Epcor dosing involved step-up dosing in C1, followed by full doses (48 mg) weekly during C2–4 and every 3 weeks during C5–8. Additional management strategies included prednisone (n=17) or dexamethasone (n=20) for cytokine release syndrome (CRS) mitigation, and G-CSF or pegylated G-CSF post doxorubicin, cyclophosphamide, and pola during C1–6, with optional CNS prophylaxis. Key endpoints encompassed DLTs, investigator-assessed response (ORR/CR), time to response (TTR), and safety assessment.

They reported results from an analysis of EPCORE NHL-5 as of November 28, 2023. About 37 patients received epcor + pola-R-CHP: 51% were female, with a median age of 64 years. Diagnosis breakdown included 34 with DLBCL, 1 with HGBL, and 1 with FL grade 3B. No dose-limiting toxicities (DLTs) were observed.

Among 27 evaluable patients, the overall response rate (ORR) was 100%, with 89% achieving a complete response (CR) (n=24). Median follow-up was 5.8 months (95% CI: 4.8, 8.6). Median TTR and CR were 2.7 months (range: 1.3–3.3) and 2.8 months (range: 1.3–6.7), respectively. Treatment-emergent adverse events (TEAEs) are detailed, with 2 patients (5%) discontinuing epcor due to an AE and 3 patients (8%) discontinuing pola-R-CHP for the same reason. Common grade 3–4 TEAEs included neutropenia (65%), anemia (14%), and leukopenia (11%).
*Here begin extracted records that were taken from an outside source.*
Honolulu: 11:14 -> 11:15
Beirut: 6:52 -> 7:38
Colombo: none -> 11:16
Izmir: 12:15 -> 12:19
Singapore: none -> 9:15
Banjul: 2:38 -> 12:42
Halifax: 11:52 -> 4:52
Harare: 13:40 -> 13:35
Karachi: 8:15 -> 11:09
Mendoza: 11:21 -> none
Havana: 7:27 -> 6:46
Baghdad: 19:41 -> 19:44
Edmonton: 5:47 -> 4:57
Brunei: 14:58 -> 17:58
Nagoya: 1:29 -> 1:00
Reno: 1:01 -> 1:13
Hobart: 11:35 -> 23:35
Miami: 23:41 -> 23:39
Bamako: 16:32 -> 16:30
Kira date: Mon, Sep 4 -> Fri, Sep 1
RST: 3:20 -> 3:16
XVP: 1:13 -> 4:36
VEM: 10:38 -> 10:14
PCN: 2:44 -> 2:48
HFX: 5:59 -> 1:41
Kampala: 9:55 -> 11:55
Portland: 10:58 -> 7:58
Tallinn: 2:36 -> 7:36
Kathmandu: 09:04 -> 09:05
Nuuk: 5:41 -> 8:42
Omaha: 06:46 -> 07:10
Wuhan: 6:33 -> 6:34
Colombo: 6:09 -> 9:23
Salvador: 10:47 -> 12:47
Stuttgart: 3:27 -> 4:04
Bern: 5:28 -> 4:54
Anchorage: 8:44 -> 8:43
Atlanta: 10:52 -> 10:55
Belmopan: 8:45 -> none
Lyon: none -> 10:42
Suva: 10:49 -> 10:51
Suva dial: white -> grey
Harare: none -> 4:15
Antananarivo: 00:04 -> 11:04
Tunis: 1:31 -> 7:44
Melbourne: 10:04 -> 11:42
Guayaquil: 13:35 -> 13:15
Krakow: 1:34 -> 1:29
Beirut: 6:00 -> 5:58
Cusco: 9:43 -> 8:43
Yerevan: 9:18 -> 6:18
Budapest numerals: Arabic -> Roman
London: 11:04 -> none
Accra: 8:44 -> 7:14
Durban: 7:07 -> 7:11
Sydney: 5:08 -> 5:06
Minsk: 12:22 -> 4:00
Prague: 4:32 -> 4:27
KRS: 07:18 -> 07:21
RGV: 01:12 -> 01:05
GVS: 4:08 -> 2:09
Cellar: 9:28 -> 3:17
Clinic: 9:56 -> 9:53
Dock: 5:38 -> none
One patient experienced a fatal TEAE (septic shock), unrelated to epcor. CRS was predominantly low grade (32% G1, 16% G2), occurring most frequently after the first full epcor dose (C1, Day 15). CRS events were managed with prophylactic dexamethasone or prednisone, with resolutions typically within 2 days (range: 1–6). No immune effector cell-associated neurotoxicity syndrome (ICANS) was observed. One patient had grade 4 hemophagocytic lymphohistiocytosis (HLH), which resolved with continued tx completion.

Biomarker analysis showed pharmacodynamic profiles consistent with epcor’s mechanism of action, with predictable cytokine elevations (IFN-gamma, IL-2, IL-6) after the initial full dose. Preliminary pharmacokinetic profiles and exposures of epcor were comparable to other tx combinations and monotherapy. Ongoing follow-up will provide additional data.

The study concluded with high ORR and CR rates across all patient subgroups for epcor + pola-R-CHP in newly diagnosed DLBCL, demonstrating a favorable safety profile compared to other tx’s. These findings support ongoing investigation of this combination, with forthcoming data including minimal residual disease (MRD) outcomes.

The trial was sponsored by the Genmab.

Source: https://library.ehaweb.org/eha/2024/eha2024-congress/422343/david.lavie.first.data.from.subcutaneous.epcoritamab2Bpolatuzumab.vedotin.html?f=menu%3D6%2Abrowseby%3D8%2Asortby%3D2%2Ace_id%3D2552%2Aot_id%3D29171%2Amarker%3D5099%2Afeatured%3D18527

Clinical Trial: https://clinicaltrials.gov/study/NCT05283720

Lavie D, Avigdor A, Avivi I, et al. (2024). “FIRST DATA FROM SUBCUTANEOUS EPCORITAMAB+POLATUZUMAB VEDOTIN, RITUXIMAB, CYCLOPHOSPHAMIDE, DOXORUBICIN, AND PREDNISONE (POLA-R-CHP) FOR FIRST-LINE DIFFUSE LARGE B-CELL LYMPHOMA (DLBCL): EPCORE NHL-5.” Presented at EHA 2024.